Work instruction
Copy the items word for word, from the first line through the line holding "Answer: away from the camera", with both ends included.

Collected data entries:
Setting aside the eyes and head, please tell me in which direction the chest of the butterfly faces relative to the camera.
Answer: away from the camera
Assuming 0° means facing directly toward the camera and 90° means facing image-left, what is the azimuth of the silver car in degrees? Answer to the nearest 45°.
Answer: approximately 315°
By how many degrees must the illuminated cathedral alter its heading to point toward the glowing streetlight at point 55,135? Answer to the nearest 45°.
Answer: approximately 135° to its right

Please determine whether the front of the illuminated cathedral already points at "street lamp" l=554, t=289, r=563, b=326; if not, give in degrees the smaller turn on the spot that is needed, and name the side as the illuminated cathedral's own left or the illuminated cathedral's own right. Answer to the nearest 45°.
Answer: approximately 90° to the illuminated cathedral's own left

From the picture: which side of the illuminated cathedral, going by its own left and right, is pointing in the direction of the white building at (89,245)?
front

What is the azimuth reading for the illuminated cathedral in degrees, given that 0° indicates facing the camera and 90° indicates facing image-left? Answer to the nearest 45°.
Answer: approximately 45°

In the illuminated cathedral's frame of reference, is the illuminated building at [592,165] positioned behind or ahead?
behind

Task answer
Setting aside the eyes and head, please tell me in which direction the chest of the butterfly faces relative to the camera.
Answer: away from the camera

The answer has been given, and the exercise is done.